La confrontation des textes opérée entre les deux controverses contre Eunome et contre Apolinaire met en évidence un phénomène récurrent : c’est la réflexion exégétique qui sert de pivot d’une polémique à l’autre. Un même verset est utilisé dans une perspective nouvelle, parce qu’il est mis en consonance avec des versets différents d’où découle une problématique théologique innovante. Mais les arguments scripturaires anti-eunomiens repris contre Apolinaire ont montré aussi la proximité des attaques de ce dernier avec celles d’Eunome contre les tenants de la pleine humanité et de la pleine divinité du Verbe incarné.

Toutefois il existe bien un matériau scripturaire propre à la controverse apolinarienne. En mettant en regard l’interprétation de Grégoire avec celle d’Apolinaire sur le matériau scripturaire essentiel de la polémique, le travail présente les versets structurants pour chacune des deux christologies et lorsqu’il s’agit de versets communs, le contraste d’interprétation qui les rend opérants de façon totalement différente, parce que dépendant de traditions herméneutiques divergentes.

Les arguments que Grégoire développe avec le plus d’originalité portent sur la doctrine de la résurrection.
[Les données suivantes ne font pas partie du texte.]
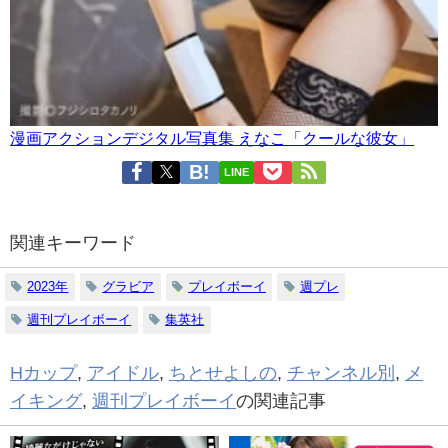
漫画アクションデジタル写真集 えなこ「クールな彼女」
LINE
関連キーワード
2023年
グラビア
プレイボーイ
週プレ
週刊プレイボーイ
集英社
Hカップ
,
アイドル
,
ちとせよしの
,
チャンネル別
,
メ
イキング
,
週刊プレイボーイ
の関連記事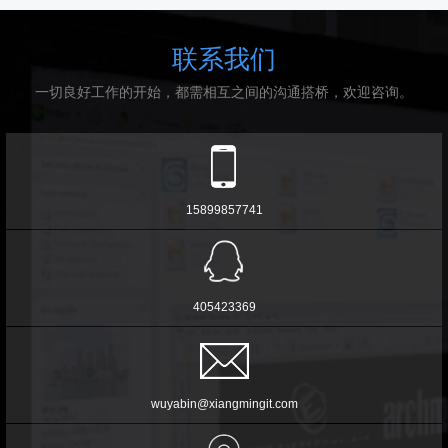
联系我们
一切良好工作的开始，都需相互之间的沟通搭桥，欢迎咨询。
15899857741
405423369
wuyabin@xiangmingit.com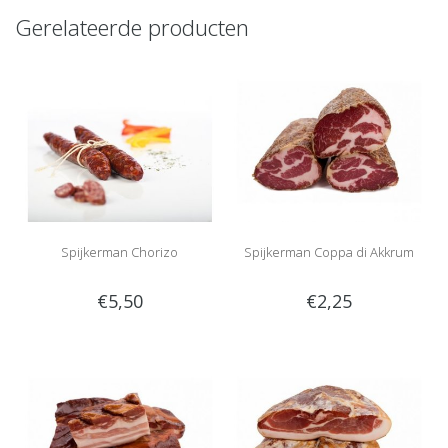
Gerelateerde producten
Spijkerman Chorizo
Spijkerman Coppa di Akkrum
€5,50
€2,25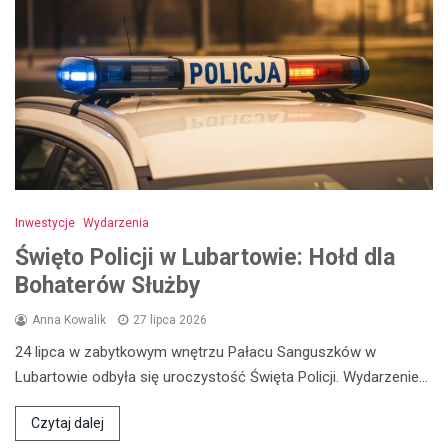
Inwestycje
Wydarzenia
Święto Policji w Lubartowie: Hołd dla
Bohaterów Służby
Anna Kowalik
27 lipca 2026
24 lipca w zabytkowym wnętrzu Pałacu Sanguszków w
Lubartowie odbyła się uroczystość Święta Policji. Wydarzenie…
Czytaj dalej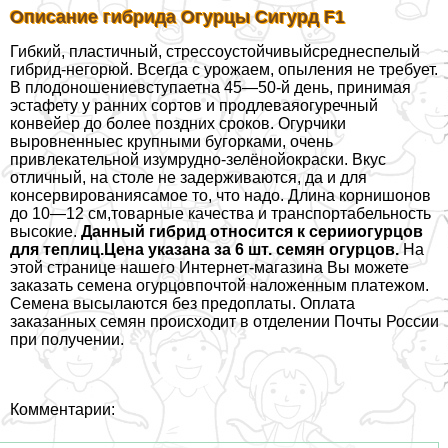
Описание гибрида Огурцы Сигурд F1
Гибкий, пластичный, стрессоустойчивыйсреднеспелый
гибрид-негорюй. Всегда с урожаем, опыления не требует.
В плодоношениевступаетна 45—50-й день, принимая
эстафету у ранних сортов и продлеваяогуречный
конвейер до более поздних сроков. Огурчики
выровненныес крупными бугорками, очень
привлекательной изумрудно-зелёнойокраски. Вкус
отличный, на столе не задерживаются, да и для
консервированиясамое то, что надо. Длина корнишонов
до 10—12 см,товарные качества и трaнcпортабельность
высокие.
Данный гибрид относится к серииогурцов
для теплиц.
Цена указана за 6 шт. семян огурцов.
На
этой странице нашего Интернет-магазина Вы можете
заказать семена огурцовпочтой наложенным платежом.
Семена высылаются без предоплаты. Оплата
заказанных семян происходит в отделении Почты России
при получении.
Комментарии: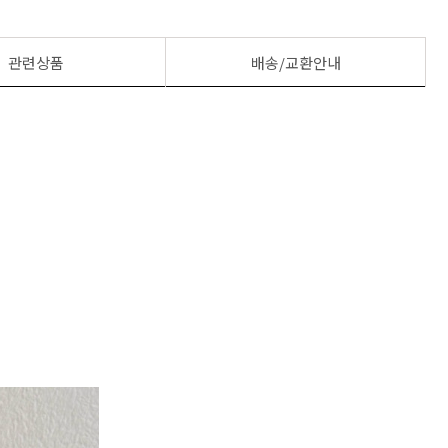
관련상품
배송/교환안내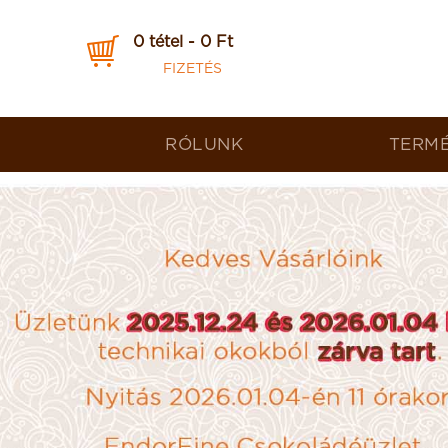
0 tétel - 0 Ft
FIZETÉS
RÓLUNK
TERM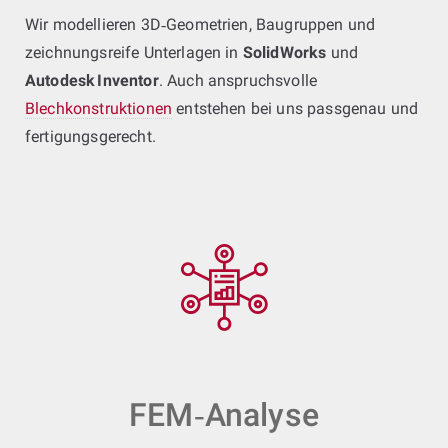
Wir modellieren 3D‑Geometrien, Baugruppen und
zeichnungsreife Unterlagen in
SolidWorks
und
Autodesk Inventor
. Auch anspruchsvolle
Blechkonstruktionen
entstehen bei uns passgenau und
fertigungsgerecht.
FEM‑Analyse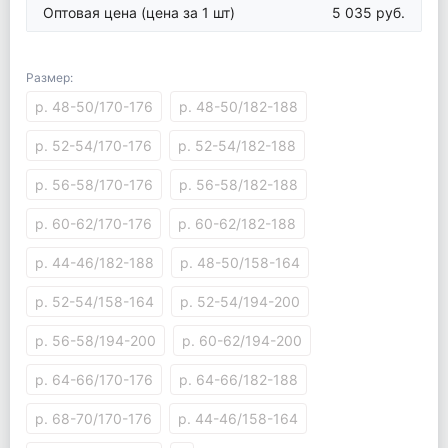
Оптовая цена
(цена за 1 шт)
5 035 руб.
Размер:
р. 48-50/170-176
р. 48-50/182-188
р. 52-54/170-176
р. 52-54/182-188
р. 56-58/170-176
р. 56-58/182-188
р. 60-62/170-176
р. 60-62/182-188
р. 44-46/182-188
р. 48-50/158-164
р. 52-54/158-164
р. 52-54/194-200
р. 56-58/194-200
р. 60-62/194-200
р. 64-66/170-176
р. 64-66/182-188
р. 68-70/170-176
р. 44-46/158-164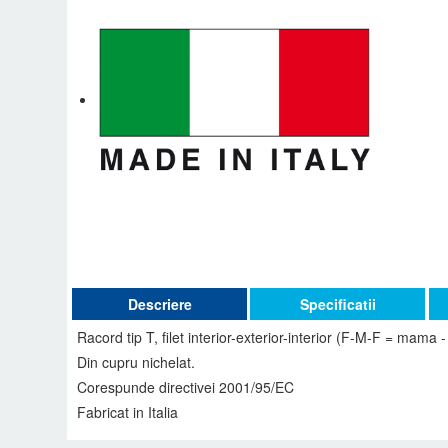
Descriere
Specificatii
Racord tip T, filet interior-exterior-interior (F-M-F = mama 
Din cupru nichelat.
Corespunde directivei 2001/95/EC
Fabricat in Italia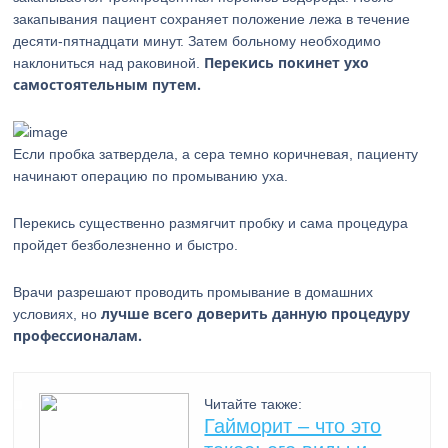
закапывания пациент сохраняет положение лежа в течение
десяти-пятнадцати минут. Затем больному необходимо
Перекись покинет ухо
наклониться над раковиной.
самостоятельным путем.
Если пробка затвердела, а сера темно коричневая, пациенту
начинают операцию по промыванию уха.
Перекись существенно размягчит пробку и сама процедура
пройдет безболезненно и быстро.
Врачи разрешают проводить промывание в домашних
лучше всего доверить данную процедуру
условиях, но
профессионалам.
Читайте также:
Гайморит – что это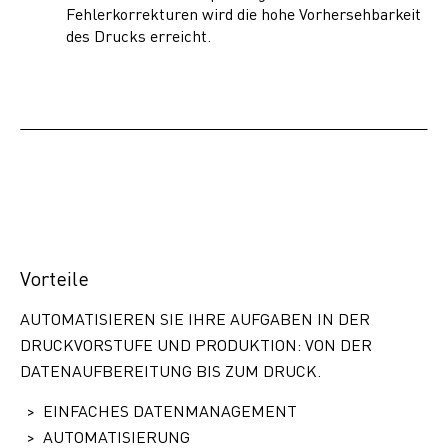
Fehlerkorrekturen wird die hohe Vorhersehbarkeit
des Drucks erreicht.
Vorteile
AUTOMATISIEREN SIE IHRE AUFGABEN IN DER
DRUCKVORSTUFE UND PRODUKTION: VON DER
DATENAUFBEREITUNG BIS ZUM DRUCK.
EINFACHES DATENMANAGEMENT
AUTOMATISIERUNG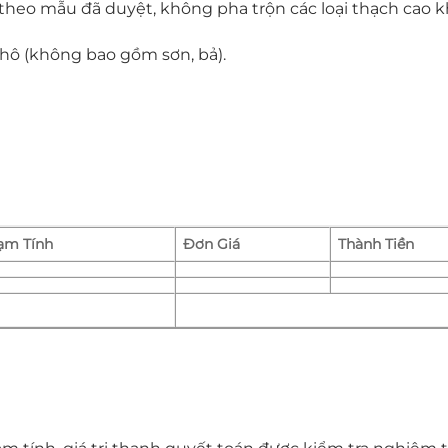
heo mẫu đã duyệt, không pha trộn các loại thạch cao k
thô (không bao gồm sơn, bả).
ạm Tính
Đơn Giá
Thành Tiền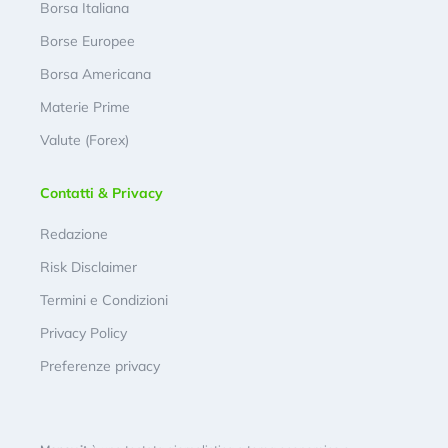
Borsa Italiana
Borse Europee
Borsa Americana
Materie Prime
Valute (Forex)
Contatti & Privacy
Redazione
Risk Disclaimer
Termini e Condizioni
Privacy Policy
Preferenze privacy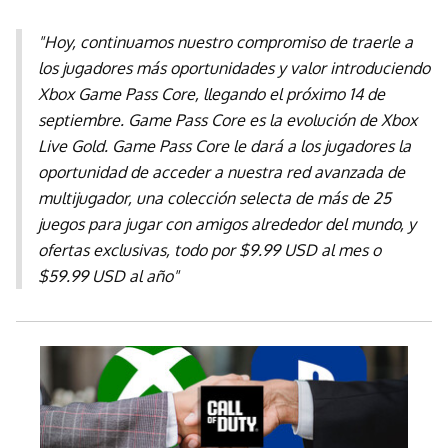
"Hoy, continuamos nuestro compromiso de traerle a
los jugadores más oportunidades y valor introduciendo
Xbox Game Pass Core, llegando el próximo 14 de
septiembre. Game Pass Core es la evolución de Xbox
Live Gold. Game Pass Core le dará a los jugadores la
oportunidad de acceder a nuestra red avanzada de
multijugador, una colección selecta de más de 25
juegos para jugar con amigos alrededor del mundo, y
ofertas exclusivas, todo por $9.99 USD al mes o
$59.99 USD al año"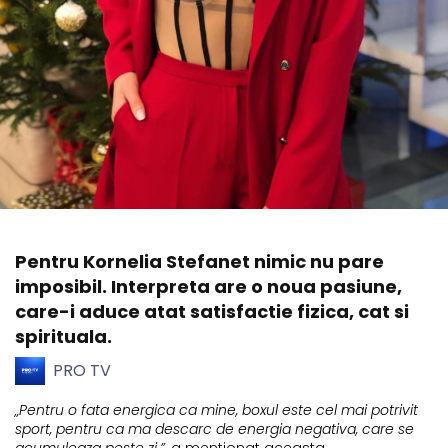
Pentru Kornelia Stefanet nimic nu pare
imposibil. Interpreta are o noua pasiune,
care-i aduce atat satisfactie fizica, cat si
spirituala.
PRO TV
„Pentru o fata energica ca mine, boxul este cel mai potrivit
sport, pentru ca ma descarc de energia negativa, care se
Mais cette constatation est problématique : car dans quelle mesure l’explication de la résurrection répond-elle au défi que lance Apolinaire qui cherche, lui, à conceptualiser la modalité de l’union humano-divine dans le Verbe pendant son incarnation ? L’Antirrheticus et l’Ad Theophilum sont les témoins littéraires d’une divergence fondamentale d’approche de la christologie entre Grégoire et Apolinaire : là où Apolinaire s’intéresse à la modalité de l’unité de Dieu et de l’homme dans le Verbe incarné, à partir d’une articulation entre la doctrine trinitaire et la christologie, Grégoire ne l’aborde que par sa finalité. Il utilise systématiquement contre Apolinaire l’argument sotériologique, développé à partir d’une réflexion sur les événements finaux de l’incarnation, qu’il présente comme un acte de réconciliation de l’humanité universelle avec Dieu. C’est un parti-pris méthodologique, semble-t-il : Grégoire ne cherche pas à résoudre dans une équation formelle ce qu’il conçoit comme un mysterion, mais il veut surtout le donner à pressentir par des images, qui ont le mérite de toujours préserver un écart entre ce qu’elles décrivent et l’objet théologique dont elles cherchent à rendre compte. La façon dont Grégoire utilise la comparaison anthropologique par opposition à l’application qu’en fait Apolinaire est emblématique : face au modèle anthropologique qui permet d’expliquer l’unité du Christ chez Apolinaire, Grégoire ne propose pas de théorie à proprement parler sur l’union. Il se contente d’en décrire la visée. Ainsi Grégoire raillerait-il peut-être Apolinaire non pas seulement à cause de sa théorie du noûs ensarkos, mais aussi parce que ce dernier cherche à résoudre ce qui pour lui est insoluble.